Beim Atelierhaus Roter Hahn an der Gröpelinger Heerstraße 226 werden im festlich beleuchteten Innenhof auf Deutsch und Niederländisch Geschichten erzählt und die Wärmflaschen-Ausstellung ist geöffnet. In der Dockstraße ist die Theatergruppe Kratzbürsten aus dem Bürgerhaus Oslebshausen anzutreffen, deren Mitglieder seit vielen Jahren als Engel bei den Feuerspuren dabei sind. Dieses Jahr wollen die Damen mal privat aus ihrem Leben erzählen. Beim Masters of Pure Art (Mopa), Lindenhofstraße 46, gibt es Musik und Kunst, und am Torhaus Süd – dem Sitz des Digital Impact Lab – sind große Architektur-Projektionen zu erleben. Hier startet außerdem um 16.30 Uhr ein Rundgang durch das Lindenhofquartier, an dem jeder mit einem internetfähigen Smartphone teilnehmen kann.
Gegenüber beim Torhaus Nord wiederum lädt die künstlerische Festivalleiterin Julia Klein um 17 Uhr Familien zu einem einstündigen Geschichtenspaziergang ein: Alle bekommen Kopfhörer, über die es sich auch mit Abstand gut zuhören lässt. Diese „Silent Disco“-Ausrüstung hat Kultur vor Ort voriges Jahr über ein Hilfsprogramm der Bundesregierung für den Kultur- und Medienbereich angeschafft und seither bei etlichen Rundgängen eingesetzt. Der kleine Ausflug ins Reich von Stadtwichteln und sprechenden Bäumen endet mit einer funkelnden Feuershow beim Bauernhof.
Wer möchte, kann sich auf der Wiese vor dem Lichthaus beim Tanzen zu Afro Electro und Progressive House von DJ Christian Lamour warmhalten.

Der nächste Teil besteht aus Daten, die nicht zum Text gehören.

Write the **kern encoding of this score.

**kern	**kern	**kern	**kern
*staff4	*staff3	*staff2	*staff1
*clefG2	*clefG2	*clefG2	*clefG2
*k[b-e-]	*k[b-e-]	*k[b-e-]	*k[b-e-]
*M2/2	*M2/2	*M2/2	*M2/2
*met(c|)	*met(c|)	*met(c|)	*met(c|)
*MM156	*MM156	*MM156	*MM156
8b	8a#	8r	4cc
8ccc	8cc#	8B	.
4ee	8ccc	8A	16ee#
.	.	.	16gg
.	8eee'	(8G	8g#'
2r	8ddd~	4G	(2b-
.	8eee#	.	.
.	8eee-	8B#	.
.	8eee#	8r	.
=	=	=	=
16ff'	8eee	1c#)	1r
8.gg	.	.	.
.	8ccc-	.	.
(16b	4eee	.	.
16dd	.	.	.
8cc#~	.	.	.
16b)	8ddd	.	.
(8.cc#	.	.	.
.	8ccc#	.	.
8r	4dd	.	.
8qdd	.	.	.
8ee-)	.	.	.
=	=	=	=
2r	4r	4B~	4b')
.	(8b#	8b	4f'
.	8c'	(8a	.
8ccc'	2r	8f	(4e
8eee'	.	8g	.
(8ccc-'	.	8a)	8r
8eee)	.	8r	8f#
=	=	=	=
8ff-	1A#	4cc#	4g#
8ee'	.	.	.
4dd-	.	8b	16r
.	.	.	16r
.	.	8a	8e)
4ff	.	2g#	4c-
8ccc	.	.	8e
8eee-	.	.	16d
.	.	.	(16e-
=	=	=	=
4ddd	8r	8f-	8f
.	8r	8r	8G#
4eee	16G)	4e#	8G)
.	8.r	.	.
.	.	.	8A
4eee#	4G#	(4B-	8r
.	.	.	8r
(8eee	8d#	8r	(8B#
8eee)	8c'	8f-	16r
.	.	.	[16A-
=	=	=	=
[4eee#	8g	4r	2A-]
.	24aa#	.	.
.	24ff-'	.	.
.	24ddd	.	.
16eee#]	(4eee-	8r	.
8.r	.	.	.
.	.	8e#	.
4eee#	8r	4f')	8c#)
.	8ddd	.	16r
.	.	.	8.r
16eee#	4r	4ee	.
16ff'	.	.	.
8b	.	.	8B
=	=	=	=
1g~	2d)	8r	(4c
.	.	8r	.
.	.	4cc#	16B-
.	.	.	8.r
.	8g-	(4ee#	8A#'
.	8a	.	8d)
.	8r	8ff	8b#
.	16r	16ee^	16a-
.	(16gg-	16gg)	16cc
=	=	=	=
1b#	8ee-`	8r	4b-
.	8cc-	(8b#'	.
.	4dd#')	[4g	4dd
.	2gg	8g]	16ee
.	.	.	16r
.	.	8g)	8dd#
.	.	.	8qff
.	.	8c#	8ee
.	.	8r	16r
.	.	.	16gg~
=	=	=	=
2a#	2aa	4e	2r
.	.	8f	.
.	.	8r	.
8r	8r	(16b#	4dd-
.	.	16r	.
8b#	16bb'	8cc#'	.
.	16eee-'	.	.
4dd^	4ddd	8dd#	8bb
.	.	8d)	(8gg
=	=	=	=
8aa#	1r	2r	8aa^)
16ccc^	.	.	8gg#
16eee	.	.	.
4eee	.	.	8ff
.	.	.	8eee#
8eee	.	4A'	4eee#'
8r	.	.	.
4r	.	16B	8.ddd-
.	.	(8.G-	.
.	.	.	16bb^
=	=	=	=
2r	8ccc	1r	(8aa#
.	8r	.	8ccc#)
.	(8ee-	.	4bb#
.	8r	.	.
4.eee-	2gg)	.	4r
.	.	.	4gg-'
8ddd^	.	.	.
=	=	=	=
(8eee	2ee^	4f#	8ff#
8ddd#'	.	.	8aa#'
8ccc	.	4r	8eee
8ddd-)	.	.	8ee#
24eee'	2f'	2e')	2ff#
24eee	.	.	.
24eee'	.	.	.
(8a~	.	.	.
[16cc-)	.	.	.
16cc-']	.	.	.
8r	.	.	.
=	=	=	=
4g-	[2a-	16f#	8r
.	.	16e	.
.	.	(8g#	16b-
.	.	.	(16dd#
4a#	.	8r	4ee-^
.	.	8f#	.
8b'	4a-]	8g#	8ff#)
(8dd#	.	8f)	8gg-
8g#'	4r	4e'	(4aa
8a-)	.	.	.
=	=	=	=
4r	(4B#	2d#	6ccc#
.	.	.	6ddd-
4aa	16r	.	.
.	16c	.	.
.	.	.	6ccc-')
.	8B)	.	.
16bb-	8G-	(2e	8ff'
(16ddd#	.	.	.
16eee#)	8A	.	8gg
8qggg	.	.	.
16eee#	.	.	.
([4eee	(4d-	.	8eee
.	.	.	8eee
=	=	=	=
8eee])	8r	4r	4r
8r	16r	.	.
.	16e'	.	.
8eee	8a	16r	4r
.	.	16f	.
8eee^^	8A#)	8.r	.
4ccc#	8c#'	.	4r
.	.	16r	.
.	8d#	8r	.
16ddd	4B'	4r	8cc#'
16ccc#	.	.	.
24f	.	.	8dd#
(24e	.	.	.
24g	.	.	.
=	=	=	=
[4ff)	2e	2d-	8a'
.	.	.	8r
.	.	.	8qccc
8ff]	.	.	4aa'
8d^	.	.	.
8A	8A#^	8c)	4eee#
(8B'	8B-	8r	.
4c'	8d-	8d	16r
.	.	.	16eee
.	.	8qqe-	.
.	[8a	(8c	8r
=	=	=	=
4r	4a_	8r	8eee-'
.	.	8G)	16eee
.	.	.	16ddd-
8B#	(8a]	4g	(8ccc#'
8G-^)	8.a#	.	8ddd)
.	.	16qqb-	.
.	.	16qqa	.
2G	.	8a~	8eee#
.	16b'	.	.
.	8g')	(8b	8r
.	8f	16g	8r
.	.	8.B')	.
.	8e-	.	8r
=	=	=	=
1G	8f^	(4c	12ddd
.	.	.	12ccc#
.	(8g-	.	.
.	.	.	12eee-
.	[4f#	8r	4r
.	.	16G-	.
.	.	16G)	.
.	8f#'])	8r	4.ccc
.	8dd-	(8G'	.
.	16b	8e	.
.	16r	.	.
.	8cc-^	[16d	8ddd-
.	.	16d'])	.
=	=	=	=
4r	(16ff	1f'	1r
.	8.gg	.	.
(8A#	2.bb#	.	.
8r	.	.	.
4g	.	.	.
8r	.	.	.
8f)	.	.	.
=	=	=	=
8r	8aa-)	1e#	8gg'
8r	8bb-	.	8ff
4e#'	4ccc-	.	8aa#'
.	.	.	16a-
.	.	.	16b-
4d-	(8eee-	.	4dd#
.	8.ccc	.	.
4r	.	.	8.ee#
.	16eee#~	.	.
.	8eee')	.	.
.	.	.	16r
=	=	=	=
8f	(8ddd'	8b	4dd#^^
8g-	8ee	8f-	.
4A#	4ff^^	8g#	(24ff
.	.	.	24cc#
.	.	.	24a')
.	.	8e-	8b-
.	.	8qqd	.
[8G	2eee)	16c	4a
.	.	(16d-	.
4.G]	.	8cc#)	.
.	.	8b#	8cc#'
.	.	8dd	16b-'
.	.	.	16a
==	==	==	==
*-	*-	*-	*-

Es gibt dort heißen Punsch, und der Gröpelingen Gastro-Container ist geöffnet. Die Waterfront – neben dem Sander-Center einer der großen Sponsoren, ohne die Christiane Gartner zufolge die Feuerspuren in dieser Form nicht möglich wären – nimmt das Festival-Thema „Warmhalten“ auf und illuminiert die Fassade entsprechend, kündigt Center-Managerin Kirsten Jackenkroll an: „Die Shops und Restaurants werden von 13 bis 18 Uhr öffnen, wir erwarten einen regen Ansturm.“
Das Sander-Center und verschiedene Gröpelinger Geschäfte haben am verkaufsoffenen Sonntag ebenfalls geöffnet. Wem der Sinn eher nach bildender Kunst steht, der sollte die Kap-Horn-Straße ansteuern. Parallel zum fulminanten Abschluss der diesjährigen Feuerspuren können dort nämlich die Hafenateliers besucht werden.